From "Everything," Ingeborg Bachmann:
"I once read in a book the sentence: 'it is not heaven's way to raise its head.' It would be a good thing if everyone knew of this sentence that speaks of the hardness of heaven. Oh no, it really isn't heaven's way to look down, to give signs to the bewildered people below it. At least not where such a somber drama takes place in which it too, this fabricated 'above,' plays a part."

From "Why I Transformed Myself Into a Nightingale," by Wolfgang Hildesheimer:
"I might mention here that I did not arrive at the decision I made during the next year because I wanted to appear eccentric or unique in the eyes of others. It was more my growing awareness that I couldn't select a conventional, bourgeois profession without in some way interfering with other people's lives. The career of a bureaucrat seemed particularly immoral to me, but I rejected other, more accepted humanitarian careers as well. To me, the work of a doctor who could save human life through his interference was highly suspect, because it might be that the person he saved was an out-and-out scoundrel whose life hundreds of oppressed people fervently wished would end."

From "A Friend and Protector," by Peter Taylor:
"That was the end of it for Jesse. And this is where I would like to leave off. It is the next part that is hardest for me to tell. But the whole truth is that my aunt did more than just show herself to Jesse through the glass door. While she remained there her behavior was such that it made me understand for the first time that this was not merely the story of that purplish black, kinky headed Jesse's ruined life.
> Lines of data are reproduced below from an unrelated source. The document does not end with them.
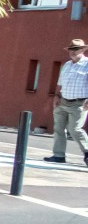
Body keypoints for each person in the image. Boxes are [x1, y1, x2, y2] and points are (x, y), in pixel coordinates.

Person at [45, 37, 88, 165]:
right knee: (58, 128)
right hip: (63, 101)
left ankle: (87, 151)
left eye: (75, 49)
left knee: (75, 129)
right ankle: (58, 155)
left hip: (79, 103)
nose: (72, 52)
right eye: (70, 49)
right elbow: (60, 83)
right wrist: (56, 96)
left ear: (83, 49)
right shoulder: (67, 65)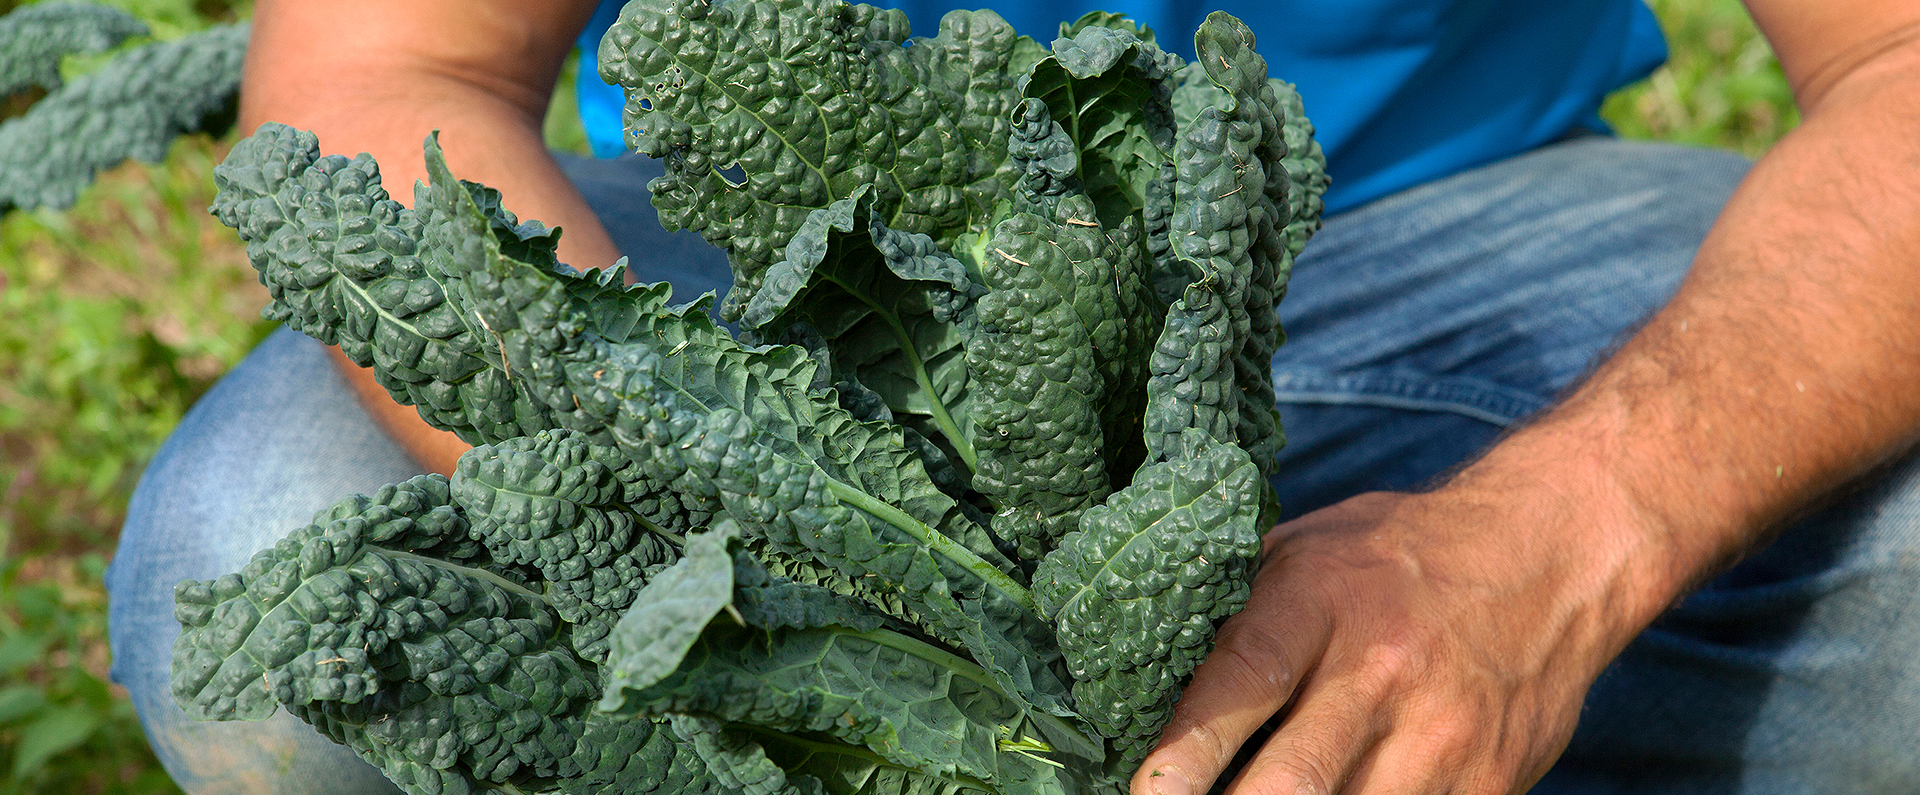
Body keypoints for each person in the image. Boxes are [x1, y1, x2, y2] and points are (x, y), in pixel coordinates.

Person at [105, 0, 1920, 793]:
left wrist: (1570, 539)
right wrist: (792, 612)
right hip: (788, 291)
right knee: (259, 563)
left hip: (1462, 231)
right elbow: (384, 66)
It is the story of my aunt's pathetically Unruined life, and my uncle's too, and even my own. I mean to say that at this moment I understood that Jesse's outside activities had been not only his, but ours too. My Uncle Andrew, with his double standard or triple standard - whichever it was - had most certainly forced Jesse's destruction upon him, and Aunt Margaret had made the complete destruction possible and desirable to him with her censorious words and looks. But they did it because they had to, because they were so dissatisfied with the pale unruin of their own lives. They did it because something would not let them ruin their own lives as they wanted and felt a need to do – as I have often felt a need to do, myself. As who does not sometimes feel a need to do? Without knowing it, I think, Aunt Margaret wanted to see Jesse as he was that morning. And it occurs to me now that dr. Morley understood this at the time."